## What to do
Beginning with the line that holds "2'b00: BOutput = BRegister;" in the data below, give again every line through the one that holds "logic [1:0] muxSelect;", exactly as written.

(Stored data)

>>>>

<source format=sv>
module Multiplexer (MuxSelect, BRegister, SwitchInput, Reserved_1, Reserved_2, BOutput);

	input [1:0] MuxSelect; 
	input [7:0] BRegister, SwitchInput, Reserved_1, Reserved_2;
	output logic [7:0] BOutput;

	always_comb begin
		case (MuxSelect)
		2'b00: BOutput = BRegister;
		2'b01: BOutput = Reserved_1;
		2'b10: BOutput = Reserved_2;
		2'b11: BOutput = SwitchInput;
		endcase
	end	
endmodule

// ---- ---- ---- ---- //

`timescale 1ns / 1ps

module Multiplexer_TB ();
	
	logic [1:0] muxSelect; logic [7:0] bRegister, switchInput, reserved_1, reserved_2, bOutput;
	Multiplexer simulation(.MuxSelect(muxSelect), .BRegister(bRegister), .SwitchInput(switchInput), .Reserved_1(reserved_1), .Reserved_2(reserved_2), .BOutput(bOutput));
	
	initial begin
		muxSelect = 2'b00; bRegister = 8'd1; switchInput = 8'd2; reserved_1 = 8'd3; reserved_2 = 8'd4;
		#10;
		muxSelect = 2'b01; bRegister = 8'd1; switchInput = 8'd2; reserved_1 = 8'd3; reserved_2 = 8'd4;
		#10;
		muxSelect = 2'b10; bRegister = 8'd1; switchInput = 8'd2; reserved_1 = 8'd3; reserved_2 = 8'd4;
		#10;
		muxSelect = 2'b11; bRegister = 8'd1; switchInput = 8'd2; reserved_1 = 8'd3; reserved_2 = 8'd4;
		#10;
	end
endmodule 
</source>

<<<<
>>>>

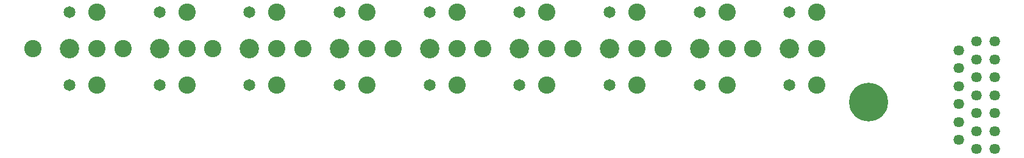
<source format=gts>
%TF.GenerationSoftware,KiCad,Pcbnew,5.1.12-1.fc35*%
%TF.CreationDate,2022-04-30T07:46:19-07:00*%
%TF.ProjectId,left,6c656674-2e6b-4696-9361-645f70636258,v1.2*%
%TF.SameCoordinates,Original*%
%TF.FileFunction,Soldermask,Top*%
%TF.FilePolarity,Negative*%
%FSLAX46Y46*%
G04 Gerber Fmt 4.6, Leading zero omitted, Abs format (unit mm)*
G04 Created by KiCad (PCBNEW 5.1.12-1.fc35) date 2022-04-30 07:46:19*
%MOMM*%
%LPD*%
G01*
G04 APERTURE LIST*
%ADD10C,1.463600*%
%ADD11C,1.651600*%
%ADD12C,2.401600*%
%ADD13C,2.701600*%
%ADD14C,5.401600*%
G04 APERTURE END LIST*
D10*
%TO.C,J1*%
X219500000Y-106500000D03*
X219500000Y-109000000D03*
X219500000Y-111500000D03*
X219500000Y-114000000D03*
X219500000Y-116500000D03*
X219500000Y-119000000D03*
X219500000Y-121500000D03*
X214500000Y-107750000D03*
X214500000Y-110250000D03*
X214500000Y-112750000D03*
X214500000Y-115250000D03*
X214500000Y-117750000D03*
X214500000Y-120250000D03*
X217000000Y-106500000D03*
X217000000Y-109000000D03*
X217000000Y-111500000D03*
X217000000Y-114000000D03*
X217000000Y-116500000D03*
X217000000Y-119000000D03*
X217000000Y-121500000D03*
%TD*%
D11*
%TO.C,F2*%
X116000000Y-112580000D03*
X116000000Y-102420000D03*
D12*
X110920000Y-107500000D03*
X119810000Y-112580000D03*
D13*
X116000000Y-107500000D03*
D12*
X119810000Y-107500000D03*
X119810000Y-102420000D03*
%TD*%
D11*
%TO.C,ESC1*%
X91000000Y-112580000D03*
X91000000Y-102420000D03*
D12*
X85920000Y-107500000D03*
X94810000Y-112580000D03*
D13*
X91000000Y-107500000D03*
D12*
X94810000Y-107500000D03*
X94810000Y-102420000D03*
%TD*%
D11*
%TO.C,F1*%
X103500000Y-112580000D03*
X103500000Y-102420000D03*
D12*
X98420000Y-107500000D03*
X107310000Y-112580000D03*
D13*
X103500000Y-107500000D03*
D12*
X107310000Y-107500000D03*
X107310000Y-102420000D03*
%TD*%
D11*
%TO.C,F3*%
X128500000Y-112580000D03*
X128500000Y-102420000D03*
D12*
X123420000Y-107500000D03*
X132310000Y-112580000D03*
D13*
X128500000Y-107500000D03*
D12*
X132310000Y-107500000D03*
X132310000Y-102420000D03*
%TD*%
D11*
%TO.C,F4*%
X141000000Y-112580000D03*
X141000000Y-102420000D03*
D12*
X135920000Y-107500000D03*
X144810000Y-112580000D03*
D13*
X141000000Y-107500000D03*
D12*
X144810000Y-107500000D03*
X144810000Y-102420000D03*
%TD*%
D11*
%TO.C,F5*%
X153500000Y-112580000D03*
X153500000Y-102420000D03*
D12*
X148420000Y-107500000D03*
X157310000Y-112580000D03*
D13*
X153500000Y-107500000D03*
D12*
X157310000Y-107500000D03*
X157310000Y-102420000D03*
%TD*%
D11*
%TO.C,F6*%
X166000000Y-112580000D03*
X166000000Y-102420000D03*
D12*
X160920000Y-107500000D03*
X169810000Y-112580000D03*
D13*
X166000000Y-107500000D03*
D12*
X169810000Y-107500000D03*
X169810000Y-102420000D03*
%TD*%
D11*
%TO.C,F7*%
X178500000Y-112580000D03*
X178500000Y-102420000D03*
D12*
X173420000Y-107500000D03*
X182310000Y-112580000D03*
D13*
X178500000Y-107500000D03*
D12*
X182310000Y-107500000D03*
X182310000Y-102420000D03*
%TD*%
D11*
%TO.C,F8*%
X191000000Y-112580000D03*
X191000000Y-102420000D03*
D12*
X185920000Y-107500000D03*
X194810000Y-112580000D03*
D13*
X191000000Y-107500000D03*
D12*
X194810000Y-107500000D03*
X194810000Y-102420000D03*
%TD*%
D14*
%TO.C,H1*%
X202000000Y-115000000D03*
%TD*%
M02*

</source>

<<<<
>>>>

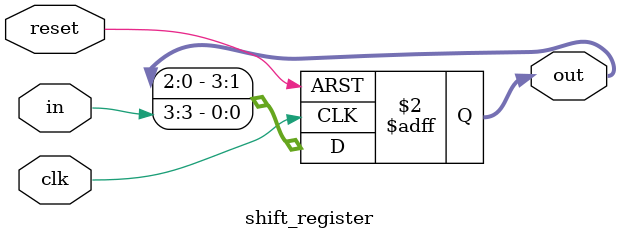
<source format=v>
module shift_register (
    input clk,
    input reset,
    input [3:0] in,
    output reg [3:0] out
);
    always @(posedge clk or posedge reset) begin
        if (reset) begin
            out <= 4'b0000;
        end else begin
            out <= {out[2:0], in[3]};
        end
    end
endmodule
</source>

<<<<

## Task answer
		2'b00: BOutput = BRegister;
		2'b01: BOutput = Reserved_1;
		2'b10: BOutput = Reserved_2;
		2'b11: BOutput = SwitchInput;
		endcase
	end	
endmodule

// ---- ---- ---- ---- //

`timescale 1ns / 1ps

module Multiplexer_TB ();
	
	logic [1:0] muxSelect; logic [7:0] bRegister, switchInput, reserved_1, reserved_2, bOutput;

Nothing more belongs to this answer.